Elaeocarpus bancroftii is a large tree growing up to 30 m in height and up to 60 cm diameter, and may be buttressed. It has scaly brown bark on the trunk and dense foliage.

The rather stiff leaves are ovate to ovate-lanceolate in overall shape and have entire to crenate margins. The petiole is relatively long, up to 45 mm, somewhat swollen at both ends, and has a velvety texture. Leaf blades measure up to 13 cm long and 5 cm wide, with between 5 and 8 secondary veins on either side of the rachis, or midrib. On the upper surface they are dark green and glabrous with the midrib slightly raised and secondary veins apparent, while the underside is dull green with both the midrib and secondary venation distinctly raised and the tertiary veins feint. The leaf tip is acute to obtuse, and the base is cuneate, i.e. tapering into the petiole or leaf-stem. Like many other species of Elaeocarpus, the leaves turn bright red before falling.

----

§ What the task asks
Copy the botanical description of Elaeocarpus bancroftii word for word, including all of it.

§ Input data

----

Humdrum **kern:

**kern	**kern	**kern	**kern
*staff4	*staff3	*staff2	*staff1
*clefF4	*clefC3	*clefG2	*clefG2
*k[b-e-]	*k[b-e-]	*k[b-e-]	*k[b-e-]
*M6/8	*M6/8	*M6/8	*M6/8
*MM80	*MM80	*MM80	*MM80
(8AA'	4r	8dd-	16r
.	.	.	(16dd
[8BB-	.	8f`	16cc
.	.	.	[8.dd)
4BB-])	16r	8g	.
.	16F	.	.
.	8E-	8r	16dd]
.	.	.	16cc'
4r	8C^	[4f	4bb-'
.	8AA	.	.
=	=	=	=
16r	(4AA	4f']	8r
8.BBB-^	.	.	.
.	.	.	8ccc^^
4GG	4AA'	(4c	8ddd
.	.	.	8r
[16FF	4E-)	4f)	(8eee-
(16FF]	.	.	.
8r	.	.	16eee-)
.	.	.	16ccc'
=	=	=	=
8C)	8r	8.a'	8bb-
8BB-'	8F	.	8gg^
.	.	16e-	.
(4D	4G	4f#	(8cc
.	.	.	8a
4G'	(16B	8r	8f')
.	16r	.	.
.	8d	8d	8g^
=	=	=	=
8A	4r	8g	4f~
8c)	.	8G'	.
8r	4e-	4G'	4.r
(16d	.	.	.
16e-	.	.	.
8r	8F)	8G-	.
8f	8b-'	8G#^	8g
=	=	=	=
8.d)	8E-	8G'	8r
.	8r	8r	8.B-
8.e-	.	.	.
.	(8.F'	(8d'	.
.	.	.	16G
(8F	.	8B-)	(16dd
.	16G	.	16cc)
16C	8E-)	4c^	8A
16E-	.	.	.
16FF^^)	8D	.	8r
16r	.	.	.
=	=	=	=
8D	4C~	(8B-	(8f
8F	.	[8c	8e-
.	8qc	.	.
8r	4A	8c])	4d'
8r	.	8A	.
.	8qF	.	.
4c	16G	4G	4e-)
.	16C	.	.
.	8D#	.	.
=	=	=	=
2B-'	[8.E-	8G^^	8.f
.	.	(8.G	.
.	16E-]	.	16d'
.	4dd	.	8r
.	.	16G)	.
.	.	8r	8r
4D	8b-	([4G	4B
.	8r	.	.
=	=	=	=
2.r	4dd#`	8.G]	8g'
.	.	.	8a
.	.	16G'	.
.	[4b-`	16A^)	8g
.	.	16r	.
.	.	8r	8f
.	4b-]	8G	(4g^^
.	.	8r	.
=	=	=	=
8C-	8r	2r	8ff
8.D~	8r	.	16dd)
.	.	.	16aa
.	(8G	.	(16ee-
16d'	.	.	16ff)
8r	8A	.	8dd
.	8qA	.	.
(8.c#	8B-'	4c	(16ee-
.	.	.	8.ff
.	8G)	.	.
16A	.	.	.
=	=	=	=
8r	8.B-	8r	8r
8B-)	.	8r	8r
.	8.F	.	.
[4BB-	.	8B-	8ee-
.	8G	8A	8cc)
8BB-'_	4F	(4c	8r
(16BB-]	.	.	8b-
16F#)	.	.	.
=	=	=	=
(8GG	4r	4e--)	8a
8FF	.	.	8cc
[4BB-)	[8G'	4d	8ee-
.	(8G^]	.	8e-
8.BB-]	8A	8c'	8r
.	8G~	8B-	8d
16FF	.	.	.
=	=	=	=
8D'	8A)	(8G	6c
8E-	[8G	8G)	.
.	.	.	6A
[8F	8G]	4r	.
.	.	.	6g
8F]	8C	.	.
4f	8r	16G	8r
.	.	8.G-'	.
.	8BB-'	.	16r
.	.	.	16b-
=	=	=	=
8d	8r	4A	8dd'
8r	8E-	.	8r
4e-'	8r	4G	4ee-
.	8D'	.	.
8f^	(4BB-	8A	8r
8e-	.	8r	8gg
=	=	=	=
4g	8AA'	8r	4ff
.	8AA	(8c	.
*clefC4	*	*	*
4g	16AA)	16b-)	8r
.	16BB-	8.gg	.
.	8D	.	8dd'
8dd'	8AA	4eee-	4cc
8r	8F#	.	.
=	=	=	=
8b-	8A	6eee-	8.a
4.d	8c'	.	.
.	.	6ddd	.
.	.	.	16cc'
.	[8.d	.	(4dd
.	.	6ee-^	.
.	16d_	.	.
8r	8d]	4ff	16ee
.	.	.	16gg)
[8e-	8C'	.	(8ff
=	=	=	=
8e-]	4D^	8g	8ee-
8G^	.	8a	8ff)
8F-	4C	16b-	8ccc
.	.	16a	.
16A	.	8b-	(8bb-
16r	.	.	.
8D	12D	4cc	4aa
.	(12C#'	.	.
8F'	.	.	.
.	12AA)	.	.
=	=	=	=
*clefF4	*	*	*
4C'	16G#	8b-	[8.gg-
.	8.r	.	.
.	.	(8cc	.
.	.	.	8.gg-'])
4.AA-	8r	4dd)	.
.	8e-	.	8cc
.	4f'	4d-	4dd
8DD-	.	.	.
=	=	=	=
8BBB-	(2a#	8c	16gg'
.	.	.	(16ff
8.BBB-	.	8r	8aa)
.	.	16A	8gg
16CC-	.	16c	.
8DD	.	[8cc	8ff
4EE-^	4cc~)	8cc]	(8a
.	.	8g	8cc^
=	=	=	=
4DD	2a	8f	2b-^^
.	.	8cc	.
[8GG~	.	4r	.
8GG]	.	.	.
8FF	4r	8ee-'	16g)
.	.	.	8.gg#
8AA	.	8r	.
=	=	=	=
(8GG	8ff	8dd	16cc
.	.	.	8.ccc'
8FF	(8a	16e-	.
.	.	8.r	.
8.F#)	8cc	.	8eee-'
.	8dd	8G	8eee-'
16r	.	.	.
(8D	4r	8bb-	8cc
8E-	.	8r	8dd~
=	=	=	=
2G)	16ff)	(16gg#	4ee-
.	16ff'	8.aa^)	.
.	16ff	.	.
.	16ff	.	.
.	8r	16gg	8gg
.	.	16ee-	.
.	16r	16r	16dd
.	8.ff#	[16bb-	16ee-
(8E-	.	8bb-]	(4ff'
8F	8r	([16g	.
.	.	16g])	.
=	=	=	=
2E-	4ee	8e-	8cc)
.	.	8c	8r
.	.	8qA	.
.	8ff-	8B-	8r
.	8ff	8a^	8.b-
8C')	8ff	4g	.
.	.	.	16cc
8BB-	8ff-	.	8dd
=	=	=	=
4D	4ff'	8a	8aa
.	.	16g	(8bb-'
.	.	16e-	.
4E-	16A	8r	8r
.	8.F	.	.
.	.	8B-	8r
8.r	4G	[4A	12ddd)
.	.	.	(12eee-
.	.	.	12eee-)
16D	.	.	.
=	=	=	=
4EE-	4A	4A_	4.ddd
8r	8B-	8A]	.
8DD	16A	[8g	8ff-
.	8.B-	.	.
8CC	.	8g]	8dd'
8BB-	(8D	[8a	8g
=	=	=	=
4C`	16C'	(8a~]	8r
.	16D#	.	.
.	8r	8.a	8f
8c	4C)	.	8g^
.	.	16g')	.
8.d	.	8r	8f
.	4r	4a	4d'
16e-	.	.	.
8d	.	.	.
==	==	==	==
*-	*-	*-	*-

----

§ Written response
Elaeocarpus bancroftii is a large tree growing up to 30 m in height and up to 60 cm diameter, and may be buttressed. It has scaly brown bark on the trunk and dense foliage.

The rather stiff leaves are ovate to ovate-lanceolate in overall shape and have entire to crenate margins. The petiole is relatively long, up to 45 mm, somewhat swollen at both ends, and has a velvety texture. Leaf blades measure up to 13 cm long and 5 cm wide, with between 5 and 8 secondary veins on either side of the rachis, or midrib. On the upper surface they are dark green and glabrous with the midrib slightly raised and secondary veins apparent, while the underside is dull green with both the midrib and secondary venation distinctly raised and the tertiary veins feint. The leaf tip is acute to obtuse, and the base is cuneate, i.e. tapering into the petiole or leaf-stem. Like many other species of Elaeocarpus, the leaves turn bright red before falling.